22 thoughts on “Scout, The Autonomous Transatlantic Boat

  1. @lv
    based on the solar panel on top, I would assume that it charges each day and the 25 hours gives it enough to get through an overcast day when it can’t charge.

  2. Hey guys-
    The picture here is just of a prototype that we’ve been using to test our programming. The solar panel here is just running the GPS and other electronics, the motor is driven by a DeWalt battery. The proper solar panels are on their way from Cali and the LiFePO4 batteries are on their way from China.
    Any questions, shoot us an email at

  3. If you’ve ever followed the DARPA grand challenge teams, you’ll know that the most successful teams are those that spend a substantial amount of time and money on testing. Just putting everything together days before the “deadline” is a recipe for failure.

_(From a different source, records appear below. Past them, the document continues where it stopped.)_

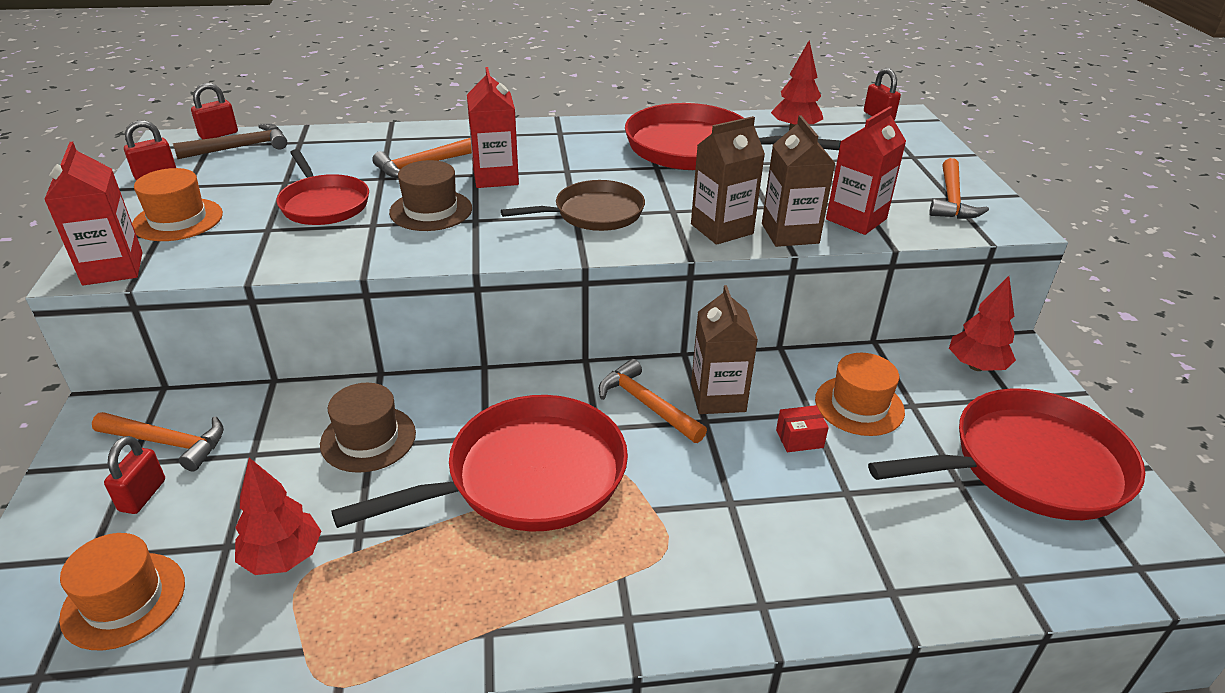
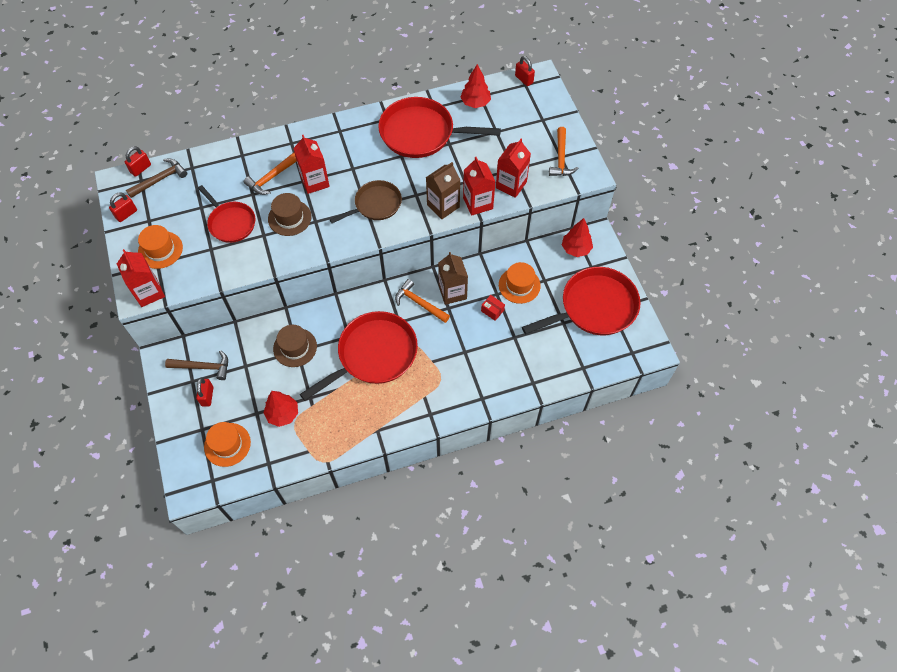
camera: 10 degrees left, 25 degrees up
orange hammer [92,412,224,471] -> brown hammer [165,350,228,380]
brown carton [762,115,836,247] -> red carton [463,157,496,216]
red box [776,405,829,452] -> red box turned 60 degrees clockwise [481,295,505,321]

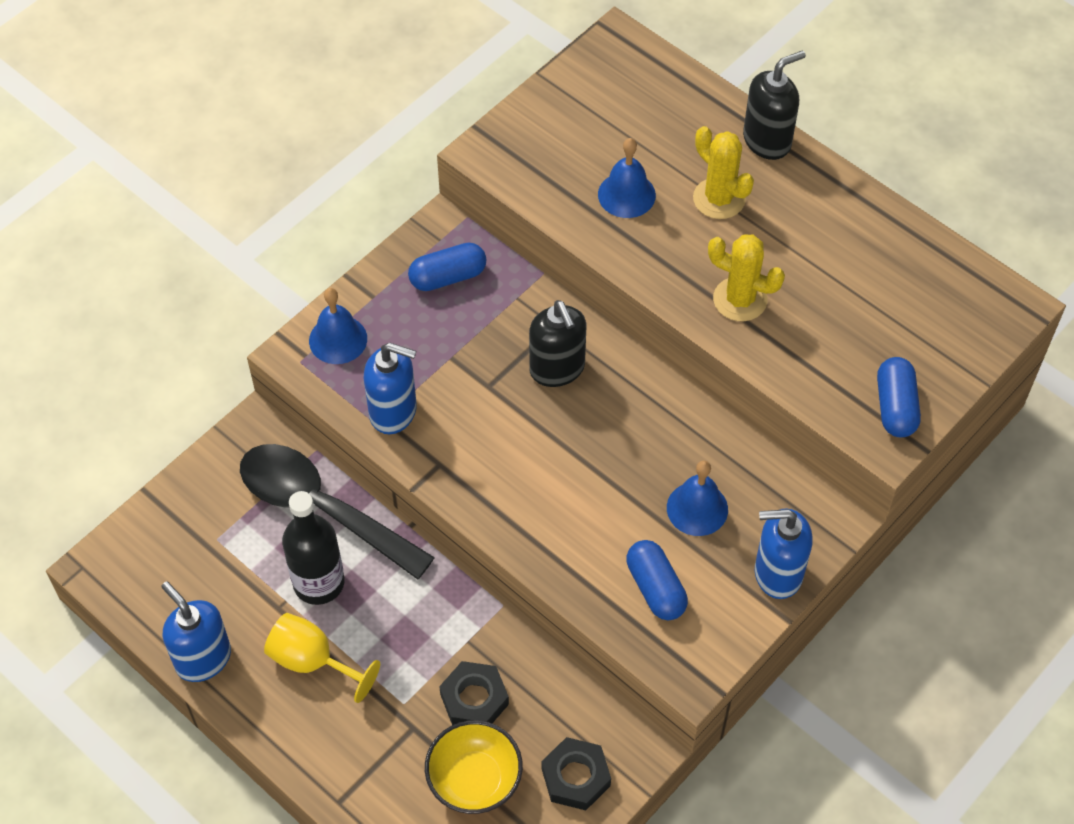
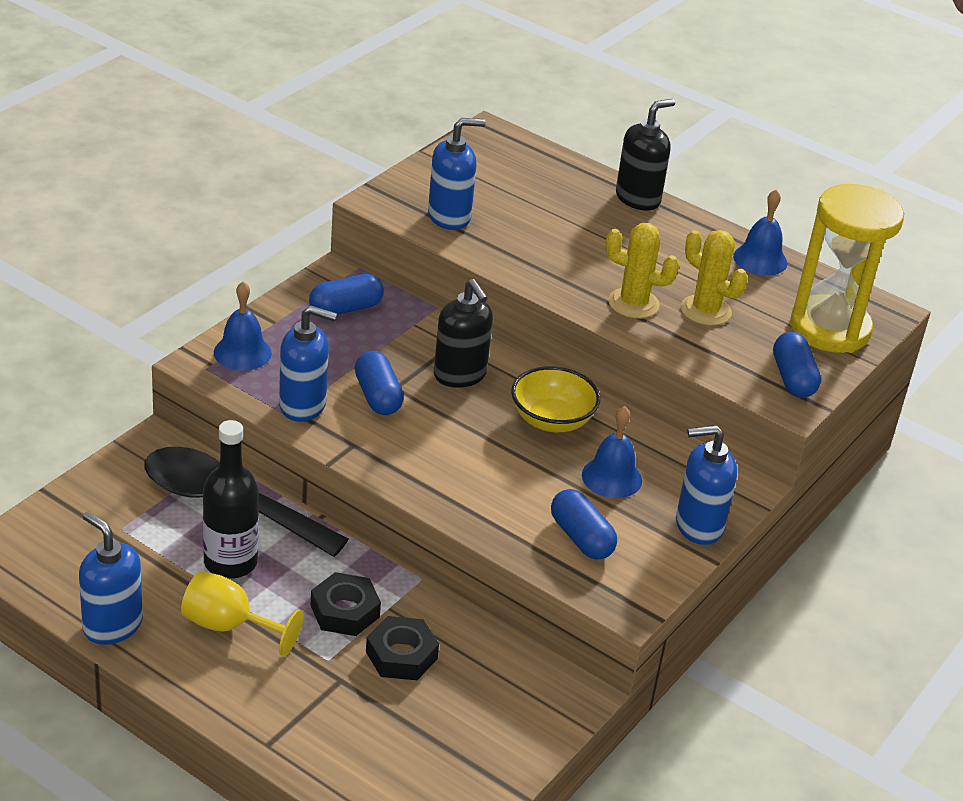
camera: 10 degrees left, 20 degrees down
yellow bowl [425,720,523,814] -> yellow bowl moved to [511,366,600,432]
black nut [542,737,611,810] -> black nut moved to [311,572,381,636]
blue bell [598,138,656,218] -> blue bell moved to [733,190,787,276]
yellow cactus [693,126,754,219] -> yellow cactus moved to [681,230,748,326]
none -> blue capsule [355,351,404,415]
none -> blue soap dispenser [428,118,486,230]
none -> yellow hourglass [790,184,904,353]

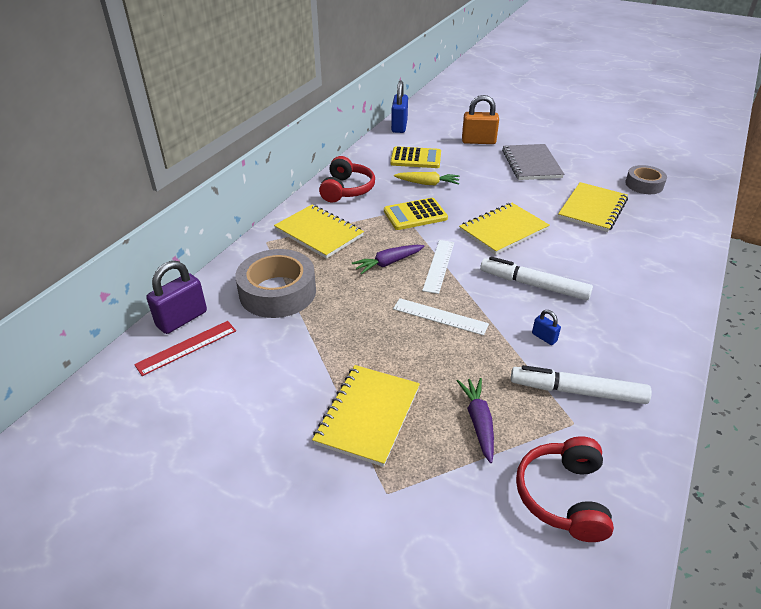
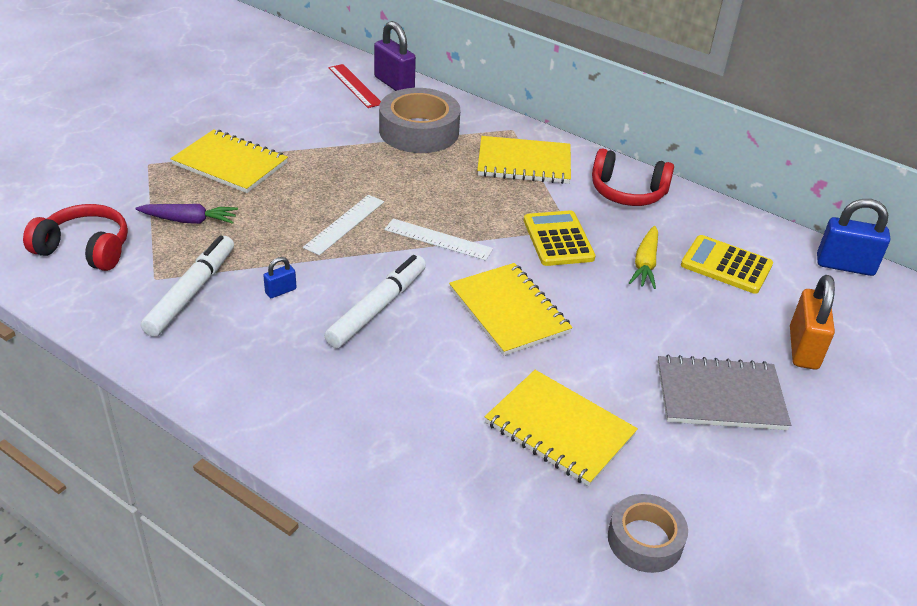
camera: 95 degrees right, 0 degrees up
yellow notebook [274,205,364,259] -> yellow notebook turned 45 degrees clockwise [477,136,571,184]
purple carrot [352,245,424,274] -> none
yellow calculator [390,146,441,168] -> yellow calculator turned 105 degrees clockwise [681,235,773,294]

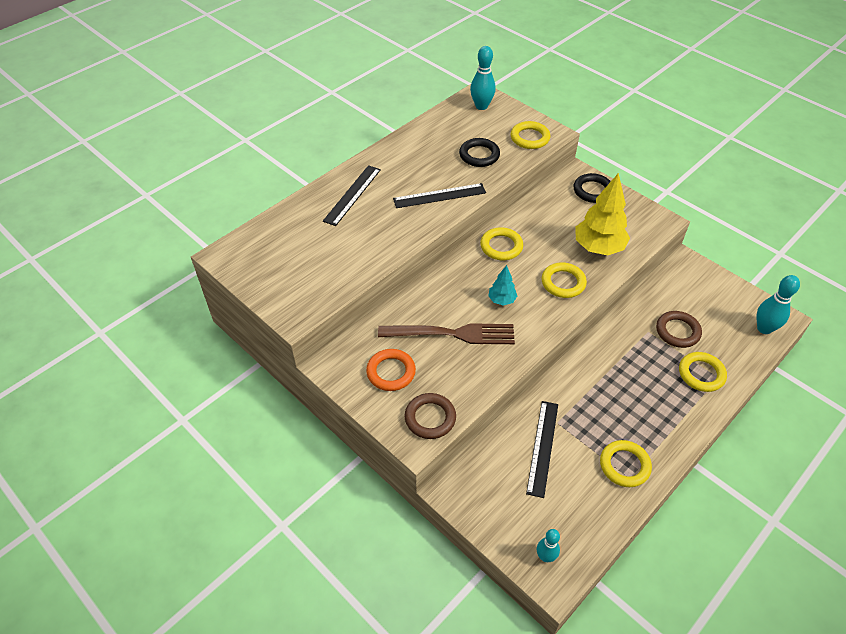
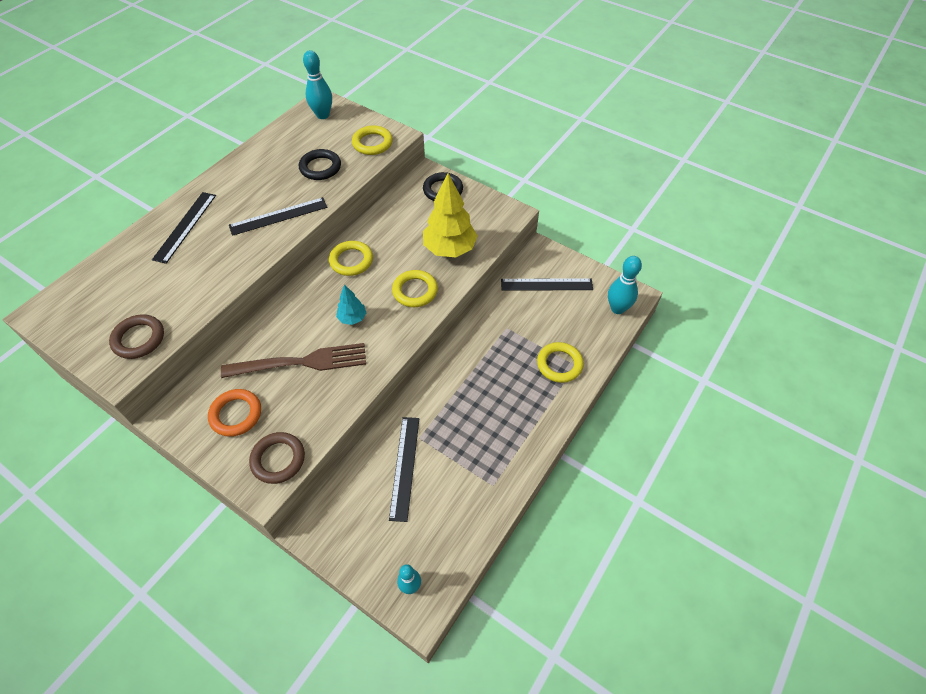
camera: 10 degrees left, 5 degrees up
yellow ring [600,440,652,487] -> none
brown ring [656,311,702,348] -> brown ring moved to [109,314,164,359]
none -> black ruler [501,278,593,290]

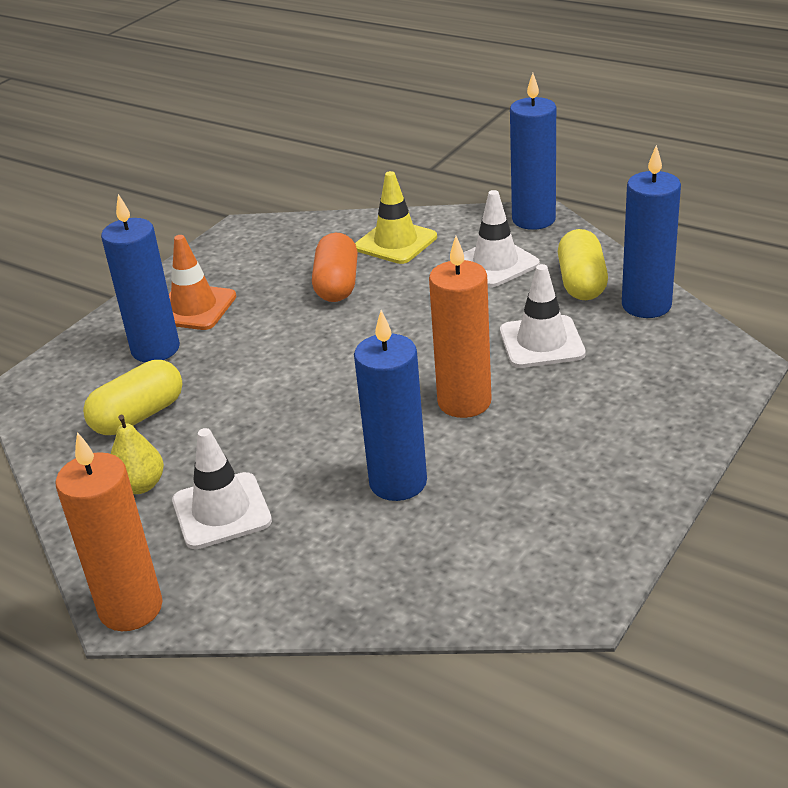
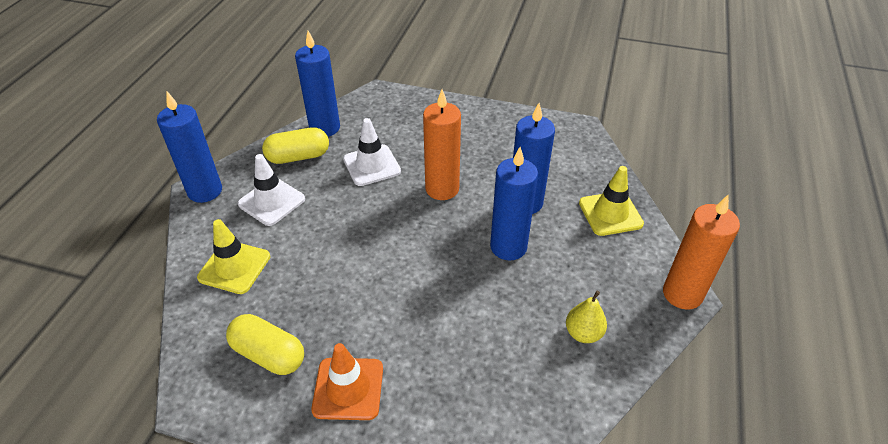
camera: 110 degrees left, 10 degrees up
yellow capsule [83,360,183,435] -> yellow capsule moved to [226,314,304,375]
blue candle [101,194,180,362] -> blue candle moved to [490,147,538,260]
white traffic cone [172,428,272,549] -> none
orange capsule [312,233,358,302] -> none
none -> yellow traffic cone [579,166,644,236]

    There website seems too focused on the construction and the end-goal without any mention of testing. They mention a few problems they’ve thought of (getting run over, getting tangled in seaweed, cloudy weather) but you just don’t know what’s going to happen until you put the boat in the water and let it go over night a few times. Just ask Team Red from MIT. They built two cars and landed 2nd and 3rd because the fuel pump in the lead car had unanticipated problems. It’s an ambitious goal but I think they need to push their launch date way back.

  4. SPOT? I would have been more excited to see 2m APRS and use of the APRS satellites in orbit for position info. Heck you could send commands to the boat with APRS too. Does anyone know if any of the APRS sats footprint would cover a APRS Igate and the middle of the Atlantic?

  5. Too cool!

    Yes, I thought of doing this years ago, but since I live in Illinois and know next to nothing about boats, Well…

    I thought it’d have to have a sail as I didn’t think the solar cells would get enough power to actually drive the boat.

    I’ll be watching the progress.

  6. @ jeremy; yes the aprs sats will cover the Atlantic, but only at about 10 minutes each pass. The kind of foot print you have in mind is in the realm of geosynchronous satellites. Other orbits may come close, but not LEO that the aprsats are Beyond that remote control of this sort is not permitted on 2 meters by the FCC. A control station in the US should abide by FCC regulations, and be mindful of the fact that the boat will enter another ITU zone where other regulations will come into play At one time I operated using the packet station on MIR, the LEO birds wiz by fast.

  7. .. Also, check out the swedish boatbuilder Sven Yrvind (
    He have many years of experience building and sailing small and sail them boats across the oceans.
    72 years old and still going strong, he’s building a 4.8m long, 1.3m wide sailboat.
    He have a great project-blogg! Check it out, he have some intresting thoughts about boat building.

  8. agree with andrew, that testing is paramount. There will be a lot of wear on parts, from wind salt water and so on, and noone to make adjustments along the way.

    it will be more satisfying to send it along across the world after youve tested it with everything you can throw at it, than having it fail as soon as it is out of your reach.

  9. I think I saw the builder on here – you should check out the salvage laws for unmanned vessels in international waters. If someone sees your boat, they can claim it. Practically speaking, the law doesn’t matter if you can’t tell who has it. Hope you’re considering this.